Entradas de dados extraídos
"""

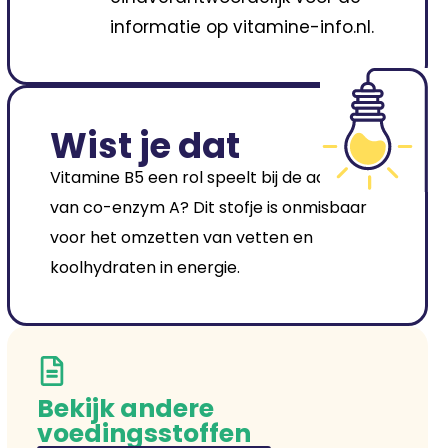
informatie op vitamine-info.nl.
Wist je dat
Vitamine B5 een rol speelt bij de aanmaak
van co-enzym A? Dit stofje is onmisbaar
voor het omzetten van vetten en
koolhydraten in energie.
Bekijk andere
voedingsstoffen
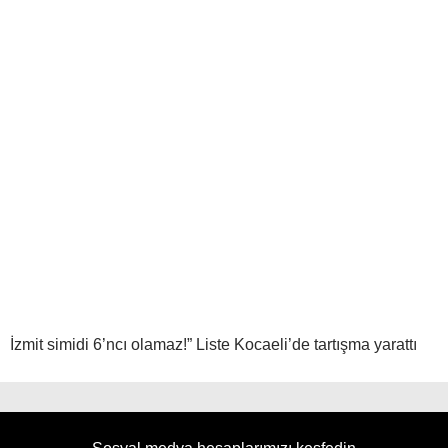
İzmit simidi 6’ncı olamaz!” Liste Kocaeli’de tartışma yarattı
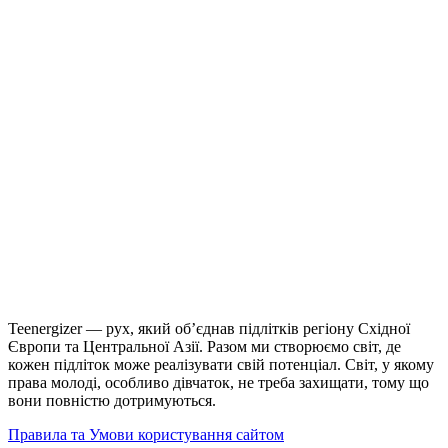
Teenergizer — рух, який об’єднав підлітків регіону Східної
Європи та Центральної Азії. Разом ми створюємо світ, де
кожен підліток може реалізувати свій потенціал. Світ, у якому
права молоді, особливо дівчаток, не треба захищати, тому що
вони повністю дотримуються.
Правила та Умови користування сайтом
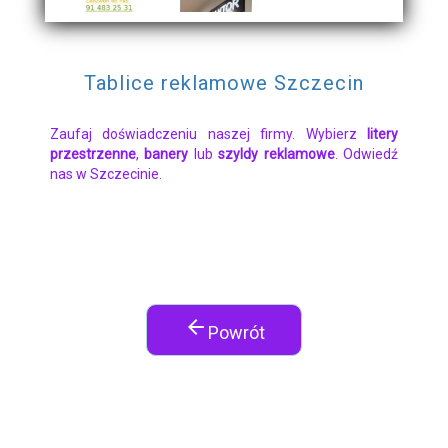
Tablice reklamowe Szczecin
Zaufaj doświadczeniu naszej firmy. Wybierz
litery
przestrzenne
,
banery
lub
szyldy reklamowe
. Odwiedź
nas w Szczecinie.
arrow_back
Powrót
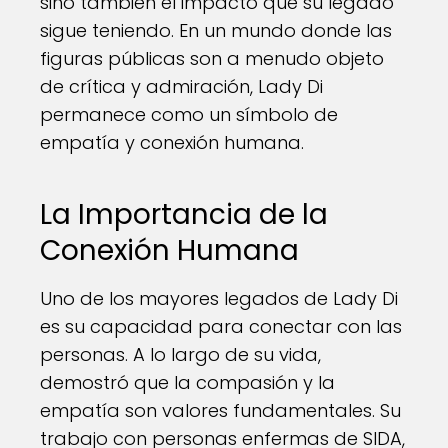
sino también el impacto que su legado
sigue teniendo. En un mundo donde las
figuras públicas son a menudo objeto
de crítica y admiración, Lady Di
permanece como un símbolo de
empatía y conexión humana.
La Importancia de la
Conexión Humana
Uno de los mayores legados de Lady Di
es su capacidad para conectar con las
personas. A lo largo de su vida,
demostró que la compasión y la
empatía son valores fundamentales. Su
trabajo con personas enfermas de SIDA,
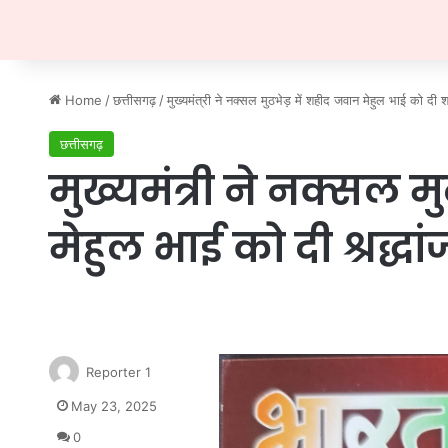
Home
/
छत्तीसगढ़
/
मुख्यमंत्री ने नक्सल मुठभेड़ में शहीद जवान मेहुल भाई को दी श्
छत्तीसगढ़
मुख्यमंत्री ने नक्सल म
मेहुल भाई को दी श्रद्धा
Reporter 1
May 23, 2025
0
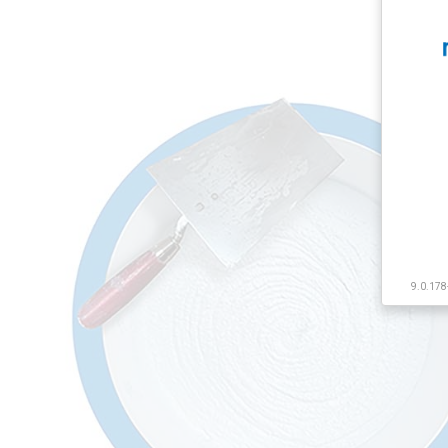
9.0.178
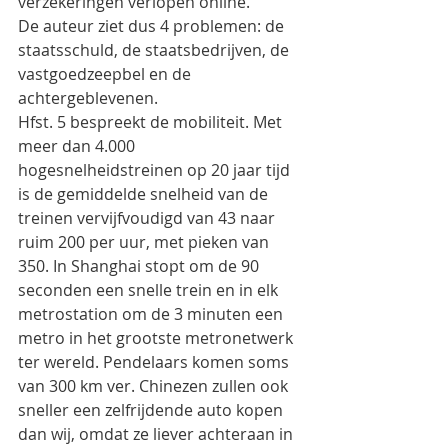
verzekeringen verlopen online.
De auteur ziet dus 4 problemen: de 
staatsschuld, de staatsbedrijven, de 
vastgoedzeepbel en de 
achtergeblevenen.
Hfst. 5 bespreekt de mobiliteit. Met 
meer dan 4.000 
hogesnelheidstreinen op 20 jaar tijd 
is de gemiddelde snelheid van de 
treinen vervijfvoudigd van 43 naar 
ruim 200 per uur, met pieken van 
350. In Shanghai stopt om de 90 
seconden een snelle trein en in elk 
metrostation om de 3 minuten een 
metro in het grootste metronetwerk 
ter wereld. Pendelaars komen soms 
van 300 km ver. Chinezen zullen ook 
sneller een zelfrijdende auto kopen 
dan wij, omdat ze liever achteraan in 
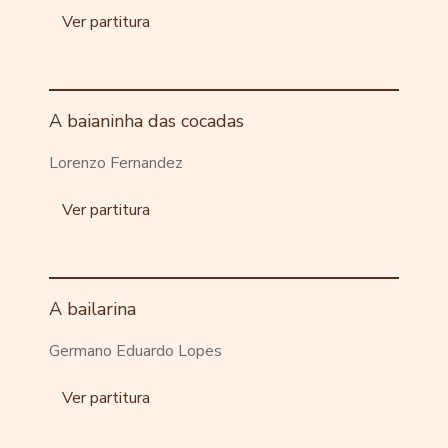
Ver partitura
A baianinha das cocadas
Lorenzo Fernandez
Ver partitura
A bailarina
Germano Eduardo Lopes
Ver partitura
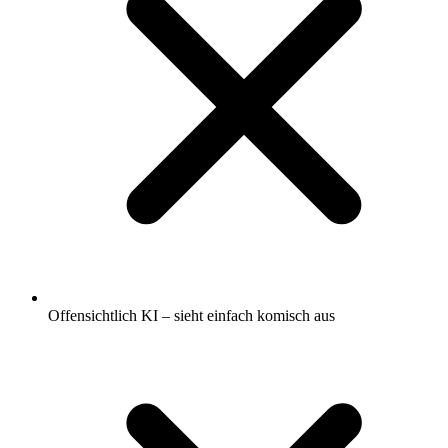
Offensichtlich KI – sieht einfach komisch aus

"""

Tarefa proposta
Reescreva as linhas acima trocando "Ver partitura" por "Ver letra" em todas as ocorrências, sem alterar mais nada. Deixe as imagens de fora.

Resultado do exercício
informatie op vitamine-info.nl.
Wist je dat
Vitamine B5 een rol speelt bij de aanmaak
van co-enzym A? Dit stofje is onmisbaar
voor het omzetten van vetten en
koolhydraten in energie.
Bekijk andere
voedingsstoffen
İzmit simidi 6’ncı olamaz!” Liste Kocaeli’de tartışma yarattı
Teenergizer — рух, який об’єднав підлітків регіону Східної
Європи та Центральної Азії. Разом ми створюємо світ, де
кожен підліток може реалізувати свій потенціал. Світ, у якому
права молоді, особливо дівчаток, не треба захищати, тому що
вони повністю дотримуються.
Правила та Умови користування сайтом
Tablice reklamowe Szczecin
Zaufaj doświadczeniu naszej firmy. Wybierz
litery
przestrzenne
,
banery
lub
szyldy reklamowe
. Odwiedź
nas w Szczecinie.
arrow_back
Powrót
sino también el impacto que su legado
sigue teniendo. En un mundo donde las
figuras públicas son a menudo objeto
de crítica y admiración, Lady Di
permanece como un símbolo de
empatía y conexión humana.
La Importancia de la
Conexión Humana
Uno de los mayores legados de Lady Di
es su capacidad para conectar con las
personas. A lo largo de su vida,
demostró que la compasión y la
empatía son valores fundamentales. Su
trabajo con personas enfermas de SIDA,
Home
/
छत्तीसगढ़
/
मुख्यमंत्री ने नक्सल मुठभेड़ में शहीद जवान मेहुल भाई को दी श्
छत्तीसगढ़
मुख्यमंत्री ने नक्सल म
मेहुल भाई को दी श्रद्धा
Reporter 1
May 23, 2025
0
9.0.178
verzekeringen verlopen online.
De auteur ziet dus 4 problemen: de 
staatsschuld, de staatsbedrijven, de 
vastgoedzeepbel en de 
achtergeblevenen.
Hfst. 5 bespreekt de mobiliteit. Met 
meer dan 4.000 
hogesnelheidstreinen op 20 jaar tijd 
is de gemiddelde snelheid van de 
treinen vervijfvoudigd van 43 naar 
ruim 200 per uur, met pieken van 
350. In Shanghai stopt om de 90 
seconden een snelle trein en in elk 
metrostation om de 3 minuten een 
metro in het grootste metronetwerk 
ter wereld. Pendelaars komen soms 
van 300 km ver. Chinezen zullen ook 
sneller een zelfrijdende auto kopen 
dan wij, omdat ze liever achteraan in 
Ver letra
A baianinha das cocadas
Lorenzo Fernandez
Ver letra
A bailarina
Germano Eduardo Lopes
Ver letra
Offensichtlich KI – sieht einfach komisch aus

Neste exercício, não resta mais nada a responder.